Re: Accessing json fields within CSV file

2017-06-08 Thread Andries Engelbrecht
You can use convert_from and JSON data type.

0: jdbc:drill:> select t.col1, t.col2, t.conv.key1 as key1, t.conv.key2 as 
key2, t.col4 from
. . . . . . . > (select columns[0] as col1 , columns[1] as col2 , 
convert_from(columns[2], 'JSON') as conv  , columns[3] as col4 from 
`/flat/psv-json/json.tbl`) t;
+---+---+-+-+---+
| col1  | col2  |  key1   |  key2   | col4  |
+---+---+-+-+---+
| 1 | xyz   | value1  | value2  | abc   |




If you want to use functions like flatten you will need to make sure the JSON 
in represented in an array.
i.e. [{"key":1, "value": 1},{"key":2, "value":2}]
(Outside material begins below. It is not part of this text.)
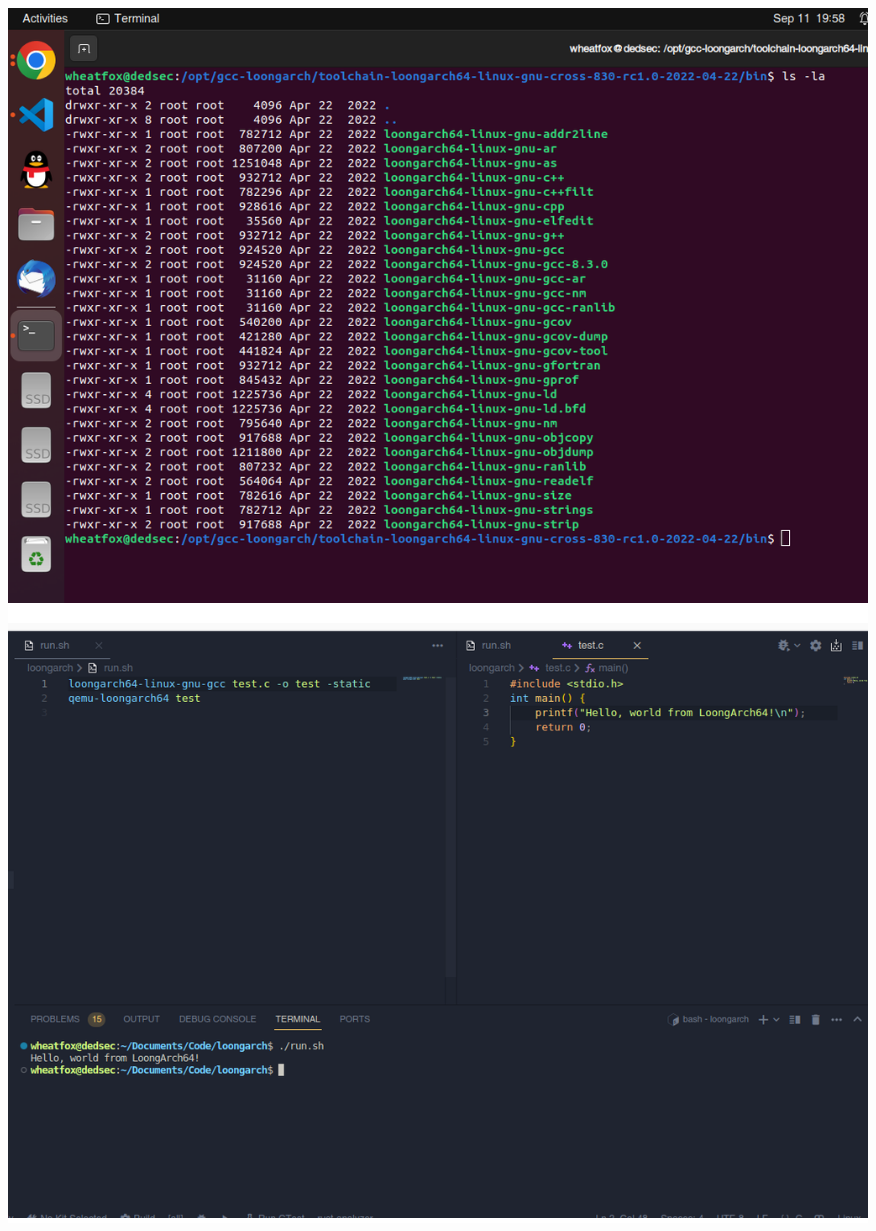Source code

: ![Untitled](20230913_QEMU_Loongarch.assets/Untitled%204.png)

![Untitled](20230913_QEMU_Loongarch.assets/Untitled%205.png)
0: jdbc:drill:> select t.col1, t.col2, t.conv.key as key, t.conv.`value` as 
`value`, t.col4 from
. . . . . . . > (select columns[0] as col1, columns[1]as col2, 
flatten((convert_from(columns[2],'JSON'))) as conv,  columns[3] as col4 from 
`/flat/psv-json/json.tbl`) t;
+---+---+--++---+
| col1  | col2  | key  | value  | col4  |
+---+---+--++---+
| 1 | xyz   | 1| 1  | abc   |
| 1 | xyz   | 2| 2  | abc   |
+---+---+--++---+



--Andries




On 6/8/17, 2:22 AM, "ankit jain"  wrote:

Hi,
I have a few psv file with a few of the columns being a json key value map.
Example:

> 1|xyz|{"key1":"value1", "key2":"value2"}|abc|


I am converting these files to parquet format but want to convert the json
key and values to different columns. How is that possible?

end product being:
id name key1 key2 description
1 xyz value1 value2 abc

Right now am doing something like this but the json column wont explode:

CREATE TABLE dfs.data.`/logs/logsp/`  AS SELECT
> CAST(columns[0] AS INT)  `id`,
> columns[1] AS `name`,
> columns[2] AS `json_column`,
> columns[3] AS `description`,
> from dfs.data.`logs/events.tbl`;


And this is what I get

id name json_column description
1 xyz {"key1":"value1", "key2":"value2"} abc

Thanks in advance,
Ankit Jain




Accessing json fields within CSV file

2017-06-08 Thread ankit jain
Hi,
I have a few psv file with a few of the columns being a json key value map.
Example:

> 1|xyz|{"key1":"value1", "key2":"value2"}|abc|


I am converting these files to parquet format but want to convert the json
key and values to different columns. How is that possible?

end product being:
id name key1 key2 description
1 xyz value1 value2 abc

Right now am doing something like this but the json column wont explode:

CREATE TABLE dfs.data.`/logs/logsp/`  AS SELECT
> CAST(columns[0] AS INT)  `id`,
> columns[1] AS `name`,
> columns[2] AS `json_column`,
> columns[3] AS `description`,
> from dfs.data.`logs/events.tbl`;


And this is what I get

id name json_column description
1 xyz {"key1":"value1", "key2":"value2"} abc

Thanks in advance,
Ankit Jain